Use the entries below and reproduce exactly the lines from the one containing "private void CommandBar1_CommandBarUserClosed(object" down to the one containing "the following properties.", both of them included.
(RECORD SET)
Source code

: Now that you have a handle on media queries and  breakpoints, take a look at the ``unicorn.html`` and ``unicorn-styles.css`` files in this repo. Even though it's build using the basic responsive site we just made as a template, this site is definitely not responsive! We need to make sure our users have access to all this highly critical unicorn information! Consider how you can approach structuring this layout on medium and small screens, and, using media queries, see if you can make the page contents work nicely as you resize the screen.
(End RECORD SET)
(RECORD SET)
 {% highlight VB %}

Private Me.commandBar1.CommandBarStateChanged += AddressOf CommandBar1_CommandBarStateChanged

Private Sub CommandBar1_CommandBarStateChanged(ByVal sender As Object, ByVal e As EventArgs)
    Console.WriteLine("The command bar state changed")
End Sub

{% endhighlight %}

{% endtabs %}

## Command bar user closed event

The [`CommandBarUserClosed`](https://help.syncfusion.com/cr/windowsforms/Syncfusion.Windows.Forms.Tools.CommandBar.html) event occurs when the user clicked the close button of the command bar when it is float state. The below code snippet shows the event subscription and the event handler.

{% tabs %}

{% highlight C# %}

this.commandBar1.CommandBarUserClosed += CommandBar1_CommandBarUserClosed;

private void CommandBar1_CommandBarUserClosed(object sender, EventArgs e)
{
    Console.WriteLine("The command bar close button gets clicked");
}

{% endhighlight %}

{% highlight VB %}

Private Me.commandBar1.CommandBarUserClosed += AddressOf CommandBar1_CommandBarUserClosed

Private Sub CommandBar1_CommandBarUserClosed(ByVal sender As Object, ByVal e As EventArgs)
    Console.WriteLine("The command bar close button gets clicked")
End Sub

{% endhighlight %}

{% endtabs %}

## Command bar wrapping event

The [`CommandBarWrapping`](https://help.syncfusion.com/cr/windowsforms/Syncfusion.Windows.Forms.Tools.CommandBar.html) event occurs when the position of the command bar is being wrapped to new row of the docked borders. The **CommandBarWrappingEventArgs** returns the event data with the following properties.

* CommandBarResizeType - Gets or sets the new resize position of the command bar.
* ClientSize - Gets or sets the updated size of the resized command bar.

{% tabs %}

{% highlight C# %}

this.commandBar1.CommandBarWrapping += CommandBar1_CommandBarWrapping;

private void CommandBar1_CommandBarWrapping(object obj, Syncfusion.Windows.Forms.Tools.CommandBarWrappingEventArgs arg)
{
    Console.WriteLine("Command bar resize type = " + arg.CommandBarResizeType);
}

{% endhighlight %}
(End RECORD SET)
◆ **EXERCISE RESULT**:
private void CommandBar1_CommandBarUserClosed(object sender, EventArgs e)
{
    Console.WriteLine("The command bar close button gets clicked");
}

{% endhighlight %}

{% highlight VB %}

Private Me.commandBar1.CommandBarUserClosed += AddressOf CommandBar1_CommandBarUserClosed

Private Sub CommandBar1_CommandBarUserClosed(ByVal sender As Object, ByVal e As EventArgs)
    Console.WriteLine("The command bar close button gets clicked")
End Sub

{% endhighlight %}

{% endtabs %}

## Command bar wrapping event

The [`CommandBarWrapping`](https://help.syncfusion.com/cr/windowsforms/Syncfusion.Windows.Forms.Tools.CommandBar.html) event occurs when the position of the command bar is being wrapped to new row of the docked borders. The **CommandBarWrappingEventArgs** returns the event data with the following properties.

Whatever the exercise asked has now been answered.